My wife and I aren’t gamblers; at least that’s what we thought before we went to Las Vegas. Turns out, we rolled the dice the moment we booked our flight.

Red Rock Canyon

It’s interesting, perhaps revealing, that when I told people about our trip, I immediately felt (and acted on) the urge to add a qualifying statement: “We’re going to Las Vegas … (pregnant pause) … but neither of us drink nor gamble.” Part of the reason I pointed out that we don’t drink or gamble was that I didn’t want people think I was going to Sin City for the purpose of … you know … sinning. It was my pride speaking, and, frankly, it was a lie to imply I never drink or gamble. But it was accurate to say those weren’t the reasons we were going to Las Vegas. We had a great deal on a condo for a week, and someone who lives there convinced us there was plenty to do that didn’t involve drinking or gambling.

So why do I say we rolled the dice? Because our biggest gamble of the trip came when we bet on a low-fare airline. Our original Sunday afternoon flight was cancelled, so we drove two hours the next day to catch a flight in Tulsa. It, too, was cancelled. So we were re-booked on a Tuesday flight and spent Monday night in a Tulsa hotel. On Tuesday, the inbound plane from Las Vegas arrived on schedule, but a maintenance crew nixed the return flight. This time, however, the airline sent a “rescue” plane (which took three hours to get to Tulsa). We finally arrived at our condo in Vegas late Tuesday night, roughly 55 hours behind schedule. (The airline gave us vouchers for future flight, which felt a little like paying for a bad rib eye and being told the next bad steak will be free.)

Hoover Dam

Despite the delays, we squeezed in everything we had planned – except for some of the “do nothing” time. We rescheduled a couple of shows, visited Red Rock Canyon, Hoover Dam, and even added in a visit to Casa de Shenandoah, the estate and mansion owned by singer Wayne Newton. We saw a mentalist, acrobats, a hologram of Michael Jackson, and Elvis (or at least a decent impersonation of the King). And, as a confession, I drank one beer and we combined to wager (and lose) $15 on Wheel of Fortune Slots and Video Poker (our contributions to help pay for the fountains at the Bellagio.)

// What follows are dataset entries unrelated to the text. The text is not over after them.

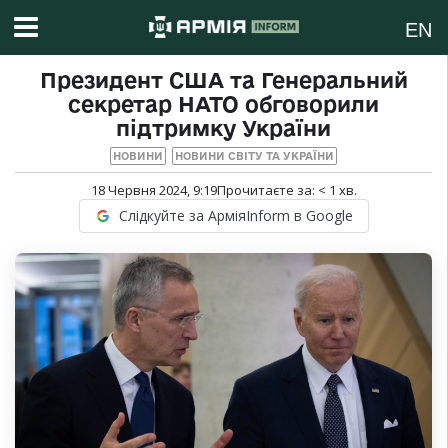
EN
Президент США та Генеральний
секретар НАТО обговорили
підтримку України
НОВИНИ
НОВИНИ СВІТУ ТА УКРАЇНИ
18 Червня 2024, 9:19
Прочитаєте за:
< 1
хв.
Слідкуйте за АрміяInform в Google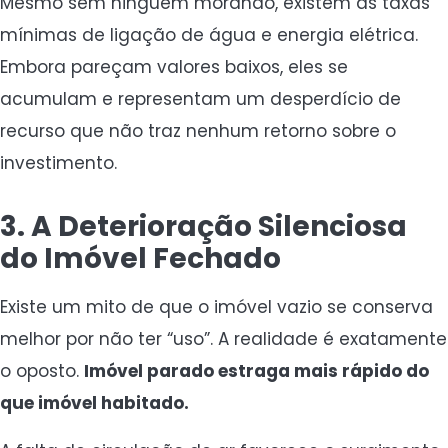
Mesmo sem ninguém morando, existem as taxas
mínimas de ligação de água e energia elétrica.
Embora pareçam valores baixos, eles se
acumulam e representam um desperdício de
recurso que não traz nenhum retorno sobre o
investimento.
3. A Deterioração Silenciosa
do Imóvel Fechado
Existe um mito de que o imóvel vazio se conserva
melhor por não ter “uso”. A realidade é exatamente
o oposto.
Imóvel parado estraga mais rápido do
que imóvel habitado.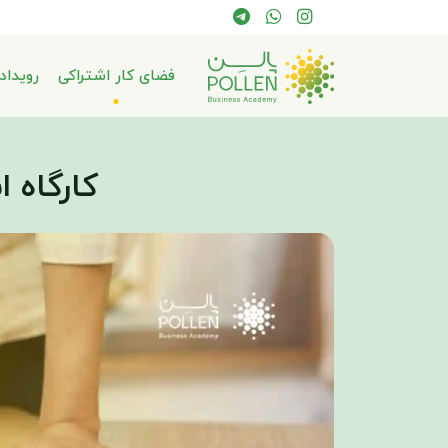
فضای کار اشتراکی
رویداد
کارگاه ا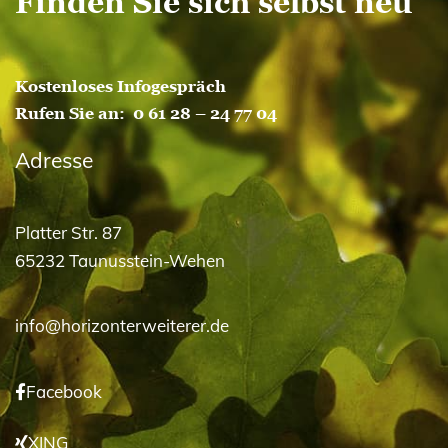
Finden Sie sich selbst neu
Kostenloses Infogespräch
Rufen Sie an:
0 61 28 – 24 77 04
Adresse
Platter Str. 87
65232 Taunusstein-Wehen
info@horizonterweiterer.de
Facebook
XING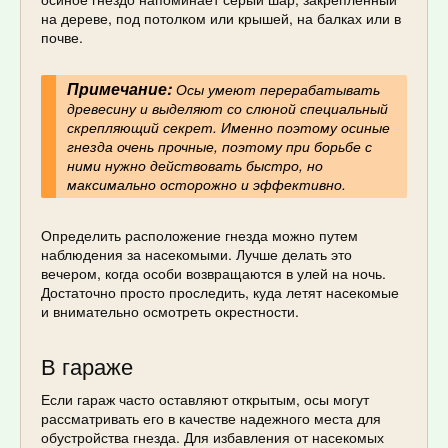
на дереве, под потолком или крышей, на балках или в
почве.
Примечание:
Осы умеют перерабатывать
древесину и выделяют со слюной специальный
скрепляющий секрет. Именно поэтому осиные
гнезда очень прочные, поэтому при борьбе с
ними нужно действовать быстро, но
максимально осторожно и эффективно.
Определить расположение гнезда можно путем
наблюдения за насекомыми. Лучше делать это
вечером, когда особи возвращаются в улей на ночь.
Достаточно просто проследить, куда летят насекомые
и внимательно осмотреть окрестности.
В гараже
Если гараж часто оставляют открытым, осы могут
рассматривать его в качестве надежного места для
обустройства гнезда. Для избавления от насекомых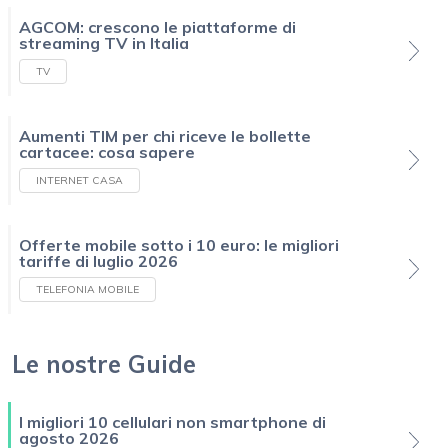
AGCOM: crescono le piattaforme di
streaming TV in Italia
TV
Aumenti TIM per chi riceve le bollette
cartacee: cosa sapere
INTERNET CASA
Offerte mobile sotto i 10 euro: le migliori
tariffe di luglio 2026
TELEFONIA MOBILE
Le nostre Guide
I migliori 10 cellulari non smartphone di
agosto 2026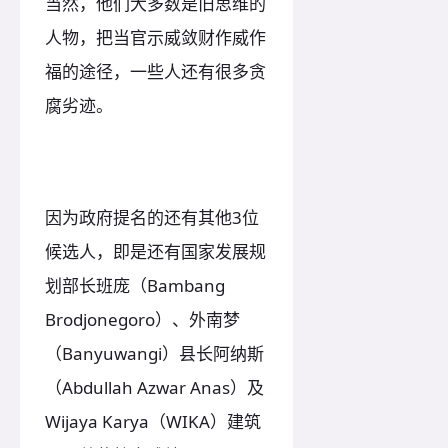
当然，他们大多数是旧思维的
人物，把当官示威敛财作威作
福的途径，一些人还有很多贪
腐劣迹。
因为政府提名的还有其他3位
候选人，即是还有国家发展规
划部长班庞（Bambang
Brodjonegoro）、外南梦
（Banyuwangi）县长阿纳斯
（Abdullah Azwar Anas）及
Wijaya Karya（WIKA）建筑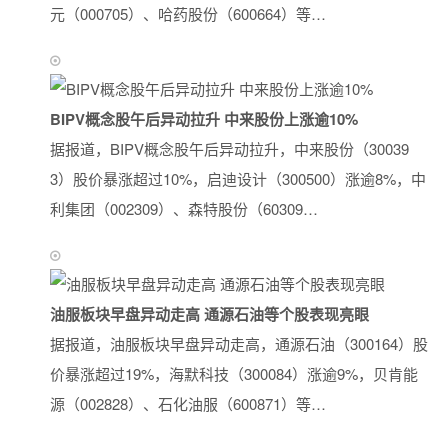
元（000705）、哈药股份（600664）等…
BIPV概念股午后异动拉升 中来股份上涨逾10%
据报道，BIPV概念股午后异动拉升，中来股份（30039
3）股价暴涨超过10%，启迪设计（300500）涨逾8%，中
利集团（002309）、森特股份（60309…
油服板块早盘异动走高 通源石油等个股表现亮眼
据报道，油服板块早盘异动走高，通源石油（300164）股
价暴涨超过19%，海默科技（300084）涨逾9%，贝肯能
源（002828）、石化油服（600871）等…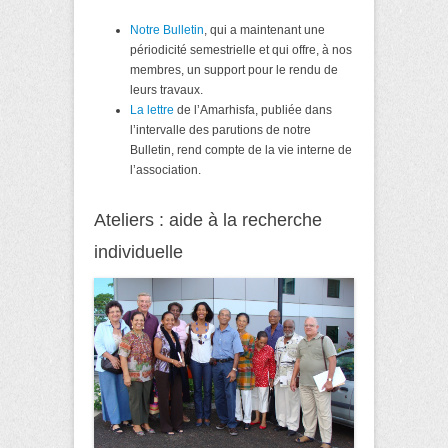
Notre Bulletin
, qui a maintenant une
périodicité semestrielle et qui offre, à nos
membres, un support pour le rendu de
leurs travaux.
La lettre
de l’Amarhisfa, publiée dans
l’intervalle des parutions de notre
Bulletin, rend compte de la vie interne de
l’association.
Ateliers : aide à la recherche
individuelle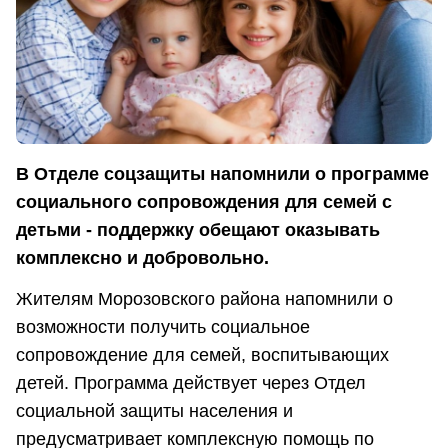
В Отделе соцзащиты напомнили о программе
социального сопровождения для семей с
детьми - поддержку обещают оказывать
комплексно и добровольно.
Жителям Морозовского района напомнили о
возможности получить социальное
сопровождение для семей, воспитывающих
детей. Программа действует через Отдел
социальной защиты населения и
предусматривает комплексную помощь по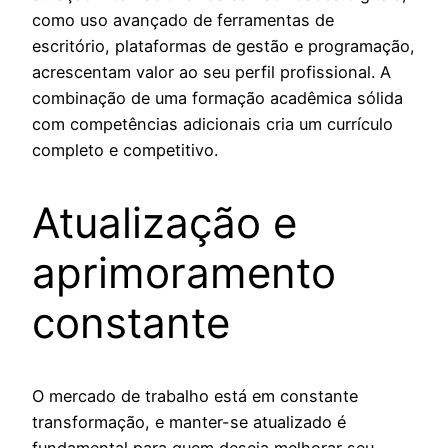
como uso avançado de ferramentas de
escritório, plataformas de gestão e programação,
acrescentam valor ao seu perfil profissional. A
combinação de uma formação acadêmica sólida
com competências adicionais cria um currículo
completo e competitivo.
Atualização e
aprimoramento
constante
O mercado de trabalho está em constante
transformação, e manter-se atualizado é
fundamental para quem deseja melhorar seu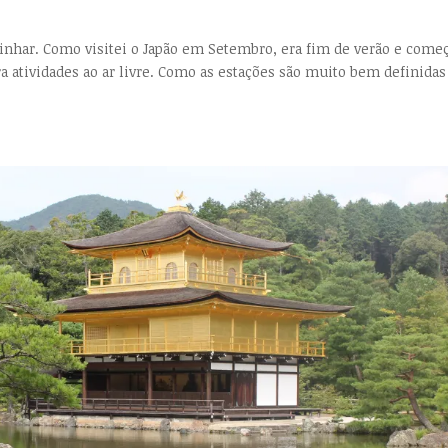
inhar. Como visitei o Japão em Setembro, era fim de verão e come
a atividades ao ar livre. Como as estações são muito bem definidas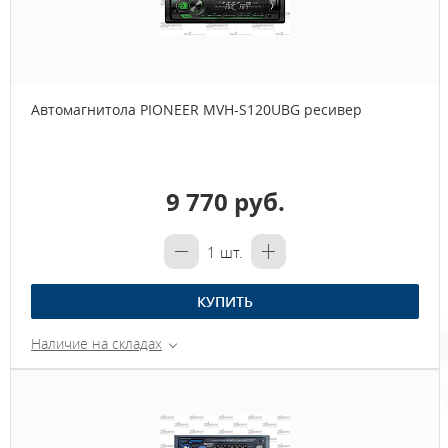
Автомагнитола PIONEER MVH-S120UBG ресивер
9 770 руб.
1
шт.
КУПИТЬ
Наличие на складах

We enjoyed the food and the shows and most of the natural scenery, but we won’t go back, and not because of the airline ordeal. There’s no way to avoid the glitz and the casinos, which, despite their bright lights and bells and whistles, are nothing short of depressing. As we walked through three different casinos en route to shows or restaurants, we literally saw hundreds of people playing the games. We saw one who looked like he was having a good time gambling, and we suspect the odds caught up with him later.